В издательстве Украинского католического университета вышли в печать воспоминания Романа Корогодского «Брама світла: Шістдесятники». Это — вторая книжка из серии «Брама світла», которая была задумана автором как портрет украинской интеллигенции XX века. Еще при его жизни выпущен первый том воспоминаний о духовных родителях (знакомых, друзьях, учителях) культуролога, который и называется «Батьки».
После внезапной смерти Романа Корогодского в 2005 году, друзья собрались и доработали материалы, которые частично уже были опубликованы, а частично хранились в его архиве. «Брама світла: Шістдесятники» — воспоминания и размышления о лучших представителях поколения 60 — 70-х годов — поэтов, художников, литературоведов, деятелей кино (Василия Стуса и Василия Симоненко, Ивана Дзюбу и Аллу Горскую, Евгения Сверстюка и Ивана Свитличного, Афанасия Заливаху и Михайлину Коцюбинскую...) — участников диссидентского движения, которые создавали фундамент для нынешней независимости Украины.

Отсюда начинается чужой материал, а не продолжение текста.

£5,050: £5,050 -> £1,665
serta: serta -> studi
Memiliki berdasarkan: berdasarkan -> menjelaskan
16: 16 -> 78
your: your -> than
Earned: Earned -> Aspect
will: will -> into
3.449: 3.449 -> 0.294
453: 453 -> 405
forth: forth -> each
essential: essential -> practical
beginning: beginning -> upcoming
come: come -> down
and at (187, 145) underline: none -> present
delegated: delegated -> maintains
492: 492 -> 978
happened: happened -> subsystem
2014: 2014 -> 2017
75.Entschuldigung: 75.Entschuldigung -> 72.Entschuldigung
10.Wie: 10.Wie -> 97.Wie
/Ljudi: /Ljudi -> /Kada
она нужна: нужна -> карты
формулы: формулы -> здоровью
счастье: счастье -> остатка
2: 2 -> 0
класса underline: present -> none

«У меня с Романом Корогодским — особые отношения, — говорит правозащитник Евгений Сверстюк. — Фактически, я его ввел в круг шестидесятников. Его, человека, из другой среды, из другой культуры. Он был человеком, одаренным чутьем правды. Иначе бы не смог в те годы перейти в наш лагерь. Здесь осваивал все с самого начала. А самое главное — бесперспективно. Нельзя было то, что он узнал и увидел в 60-е годы, написать. И Роман просто довольствовался тем, что жил в нашей среде, осознавая, что здесь есть большая правдивость, чего, кстати, не было там, откуда он пришел. В этой книжке меня поражает его диапазон. Как-то он успевал со всеми познакомиться, всем поинтересоваться и обо всех что-то написать. С какой-то особой душевностью подходил к людям. Увлекался ими. Увлекался талантами. Думаю, это, собственно, его и привело в украинскую среду». «Основной целью для Романа было сказать правду, — отмечает одна из распорядителей, литературовед Михайлина Коцюбинская. — Причем правду не холодную, не объективную, не политкорректную, а очень субъективную. И мне кажется, что она для воспоминаний имеет чрезвычайно большое значение. Вот о шестидесятниках сейчас очень много говорят. И наблюдаются крайности: иногда тенденция к канонизации, а иногда — непонятная раздражительность, невосприятие. У Романа нет мифологизации. Это — критический взгляд. Среди шестидесятников были различные люди, с различной мотивацией и жизненными судьбами. Но в книге в основном показана та шопта, о которой Василь Стус писал, что она только для молитв и надежд. Но, по-видимому, она переросла эти границы. Она была каким-то ядром движения сопротивления, возрождения, еще одним воплощением того нашего вечного синдрома Феникса, на который у меня только одна надежда и есть. Когда-то Евгений Сверстюк очень метко сказал: «На поле чести никогда не людно». Это действительно так. Но в определенных ситуациях, в определенные исторические моменты, видим, что все-таки довольно людно на поле чести. Я чем старше становлюсь, тем все чаще вспоминаю слова Тараса Шевченко, который писал: «У моїй хатині, як в степу безкраїм,/ Козацтво гуляє, байрак гомонить;/ ...Тихесенько Гриця дівчина співає, —/ Я не одинокий, є з ким вік дожить». Поэтому в мире, где так много имитации, эрзацев, все-таки есть что-то настоящее. И будет что-то настоящее. И эта книга о том, что было и есть с кем жить».